• _TRY IT_: For the listing below, output exactly the lines from the line with "thumb mcp: (318, 313)" up to and including the line with "index mcp: (521, 337)", and no other lines.

• _DATA TO PROCESS_:
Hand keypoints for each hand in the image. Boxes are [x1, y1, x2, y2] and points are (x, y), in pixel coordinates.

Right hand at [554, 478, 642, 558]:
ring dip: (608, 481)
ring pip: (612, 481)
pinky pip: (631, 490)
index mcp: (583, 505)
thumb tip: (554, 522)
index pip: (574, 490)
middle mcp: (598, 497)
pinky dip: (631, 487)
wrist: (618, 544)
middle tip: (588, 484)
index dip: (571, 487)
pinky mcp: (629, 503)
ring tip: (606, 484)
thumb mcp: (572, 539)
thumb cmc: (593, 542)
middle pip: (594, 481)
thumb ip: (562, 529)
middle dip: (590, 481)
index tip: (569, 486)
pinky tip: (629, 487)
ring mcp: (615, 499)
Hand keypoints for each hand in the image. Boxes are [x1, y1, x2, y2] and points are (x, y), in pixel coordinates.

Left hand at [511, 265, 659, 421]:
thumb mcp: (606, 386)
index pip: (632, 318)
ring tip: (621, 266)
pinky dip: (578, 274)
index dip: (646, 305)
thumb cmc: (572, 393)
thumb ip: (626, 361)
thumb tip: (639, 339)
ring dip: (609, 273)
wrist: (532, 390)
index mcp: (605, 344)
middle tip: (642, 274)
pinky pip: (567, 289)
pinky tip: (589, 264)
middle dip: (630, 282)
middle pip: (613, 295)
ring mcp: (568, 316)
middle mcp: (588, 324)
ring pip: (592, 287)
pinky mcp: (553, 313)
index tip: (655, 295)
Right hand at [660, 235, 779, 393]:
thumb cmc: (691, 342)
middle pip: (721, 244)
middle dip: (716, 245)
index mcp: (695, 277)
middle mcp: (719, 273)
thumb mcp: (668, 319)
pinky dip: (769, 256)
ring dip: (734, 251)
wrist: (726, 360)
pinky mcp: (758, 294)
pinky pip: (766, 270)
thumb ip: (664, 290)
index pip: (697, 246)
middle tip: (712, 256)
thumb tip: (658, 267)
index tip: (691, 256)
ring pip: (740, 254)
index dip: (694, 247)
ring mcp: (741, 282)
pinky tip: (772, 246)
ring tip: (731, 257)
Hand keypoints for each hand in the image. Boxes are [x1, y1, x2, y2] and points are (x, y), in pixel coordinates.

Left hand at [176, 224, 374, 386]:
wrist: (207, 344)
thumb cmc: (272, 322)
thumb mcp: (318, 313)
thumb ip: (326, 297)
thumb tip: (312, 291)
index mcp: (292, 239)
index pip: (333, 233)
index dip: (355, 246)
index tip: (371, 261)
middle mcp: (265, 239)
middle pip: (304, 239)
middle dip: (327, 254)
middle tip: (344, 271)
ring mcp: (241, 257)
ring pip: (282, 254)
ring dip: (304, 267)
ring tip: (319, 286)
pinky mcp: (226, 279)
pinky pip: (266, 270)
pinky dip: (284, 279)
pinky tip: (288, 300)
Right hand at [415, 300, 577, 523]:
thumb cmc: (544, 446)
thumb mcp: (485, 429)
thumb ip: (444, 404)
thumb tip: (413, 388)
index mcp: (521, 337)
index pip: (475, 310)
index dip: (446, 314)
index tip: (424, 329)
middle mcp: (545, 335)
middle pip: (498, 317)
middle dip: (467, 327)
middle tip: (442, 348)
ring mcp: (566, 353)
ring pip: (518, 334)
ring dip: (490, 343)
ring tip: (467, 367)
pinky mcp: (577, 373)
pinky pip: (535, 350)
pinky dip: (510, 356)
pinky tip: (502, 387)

==

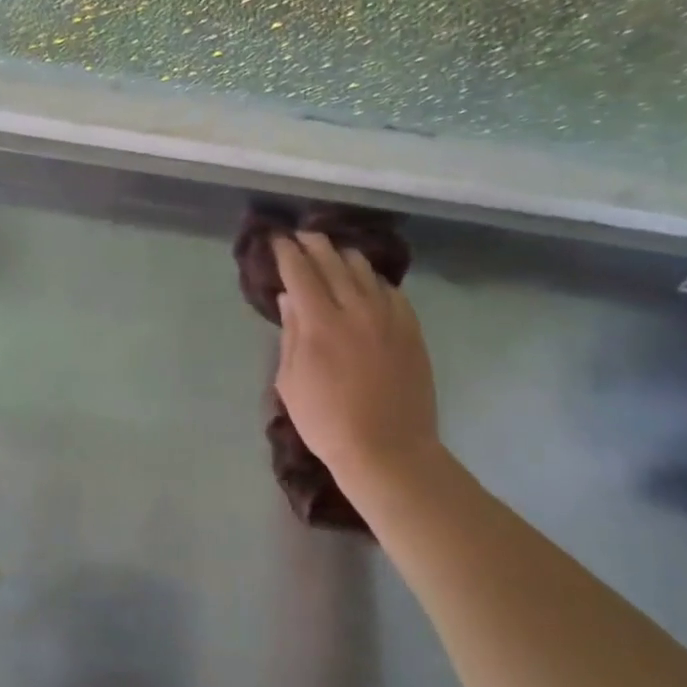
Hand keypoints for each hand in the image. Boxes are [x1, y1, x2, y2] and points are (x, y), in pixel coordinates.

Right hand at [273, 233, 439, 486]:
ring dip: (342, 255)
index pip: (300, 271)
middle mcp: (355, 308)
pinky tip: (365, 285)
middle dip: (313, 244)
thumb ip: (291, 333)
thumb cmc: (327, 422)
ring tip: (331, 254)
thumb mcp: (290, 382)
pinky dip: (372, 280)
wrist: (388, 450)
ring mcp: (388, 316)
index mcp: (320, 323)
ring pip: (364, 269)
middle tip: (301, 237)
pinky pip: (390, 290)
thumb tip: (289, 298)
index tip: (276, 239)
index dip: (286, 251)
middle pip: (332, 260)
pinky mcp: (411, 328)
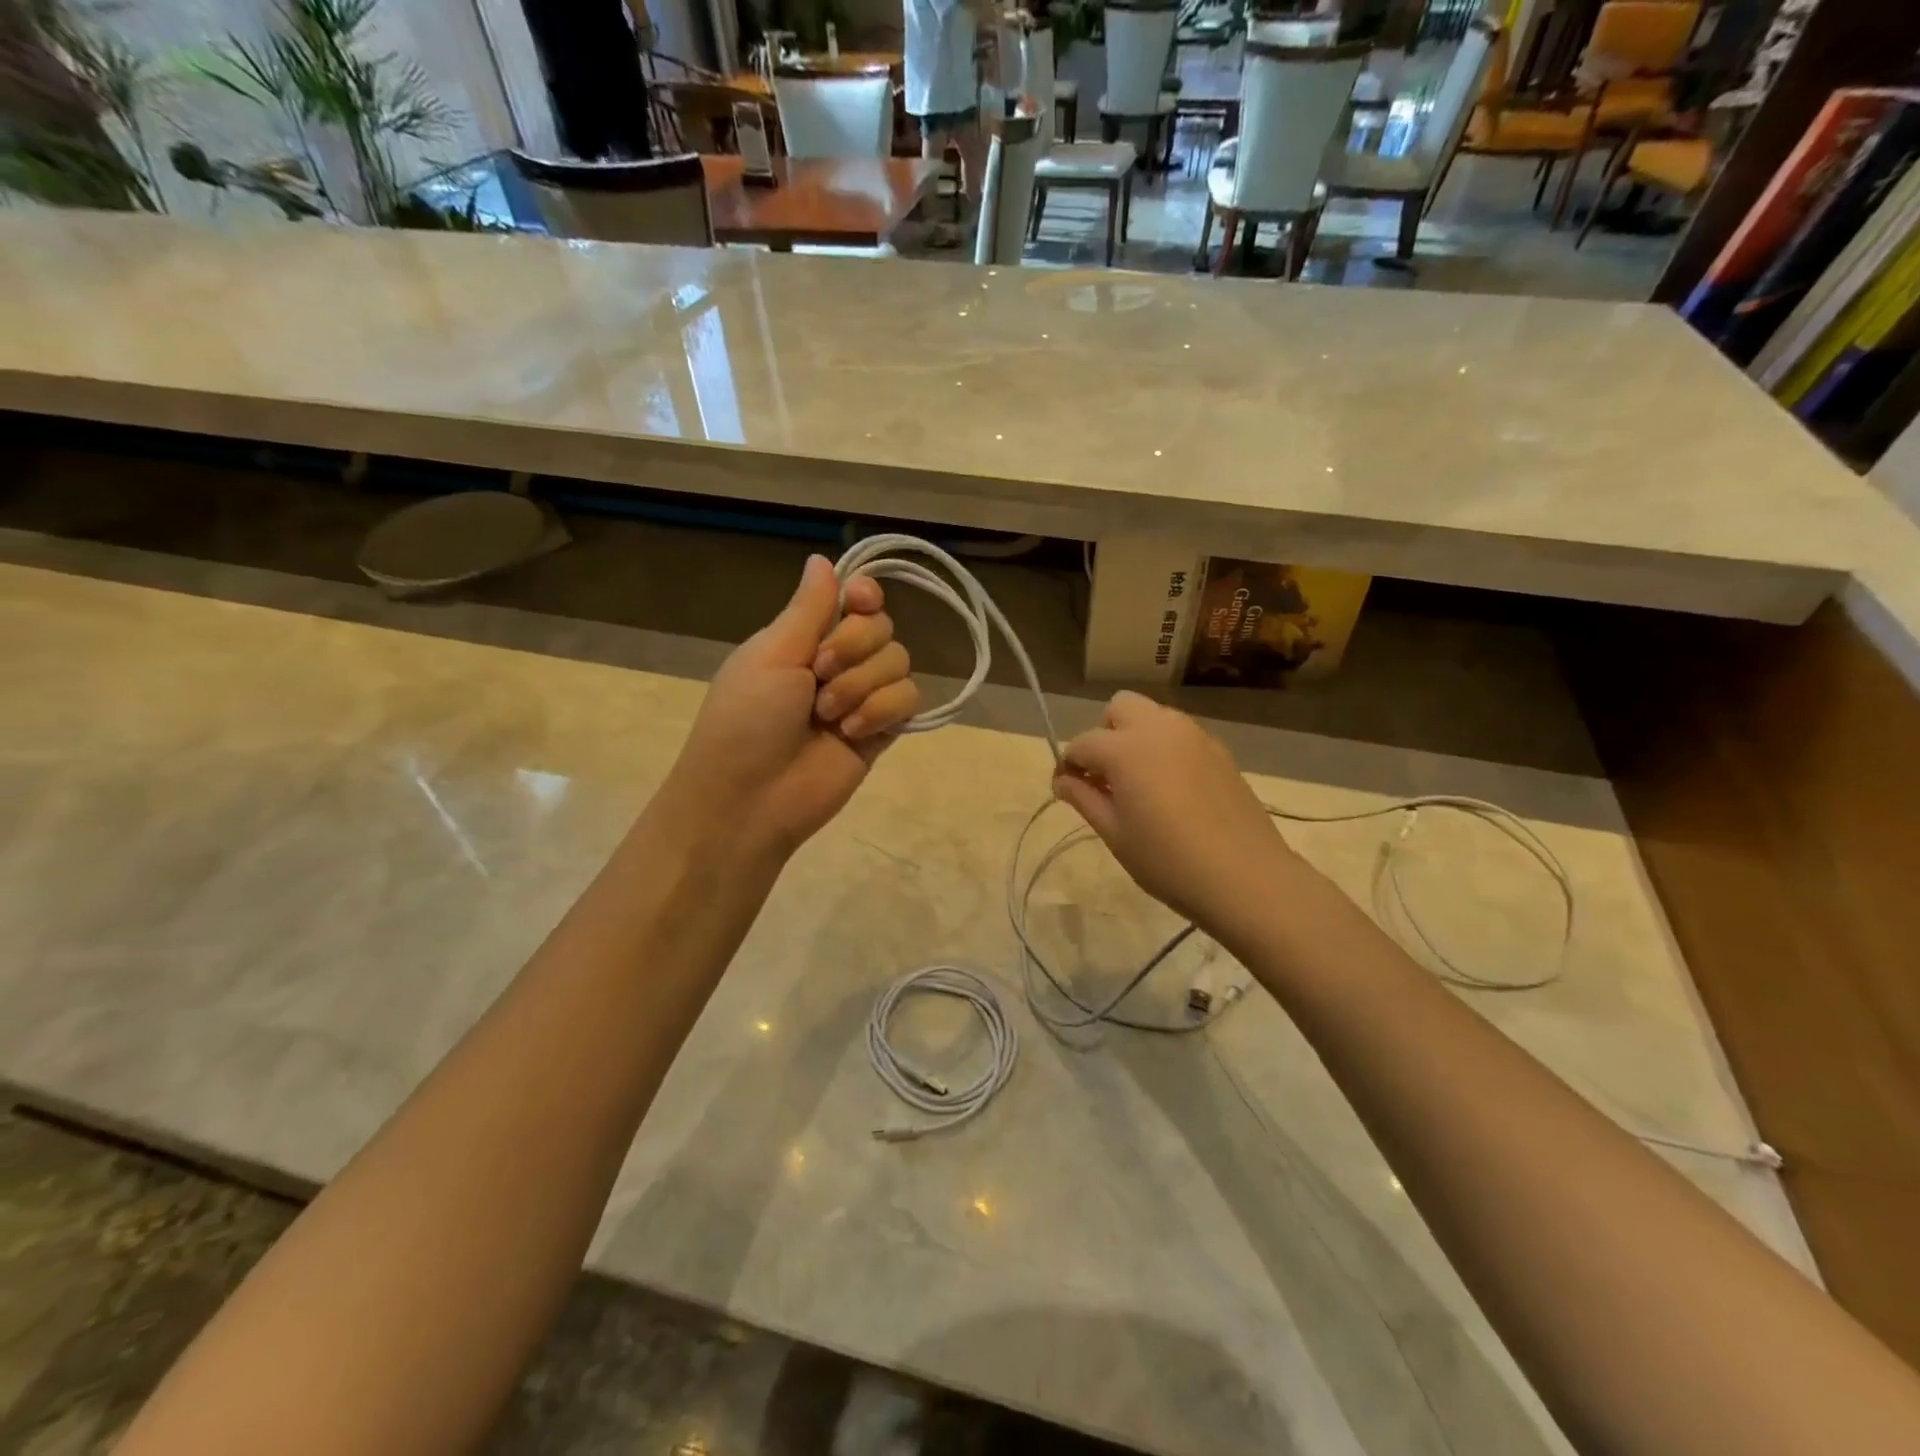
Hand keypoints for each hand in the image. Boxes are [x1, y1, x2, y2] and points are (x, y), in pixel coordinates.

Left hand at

• _RESPONSE BOX_:
thumb mcp: (318, 313)
thumb ip: (326, 297)
thumb tip: (312, 291)
index mcp: (292, 239)
index pip: (333, 233)
index dip: (355, 246)
index tip: (371, 261)
middle mcp: (265, 239)
middle pip: (304, 239)
middle dip: (327, 254)
middle tip: (344, 271)
ring mcp: (241, 257)
ring pip: (282, 254)
ring dip: (304, 267)
ring tip: (319, 286)
pinky mcp: (226, 279)
pinky pip: (266, 270)
pinky dip: (284, 279)
pinky tip: (288, 300)
Right hand at [415, 300, 577, 523]:
thumb cmc: (544, 446)
thumb mcp: (485, 429)
thumb ip: (444, 404)
thumb tip: (413, 388)
index mcp: (521, 337)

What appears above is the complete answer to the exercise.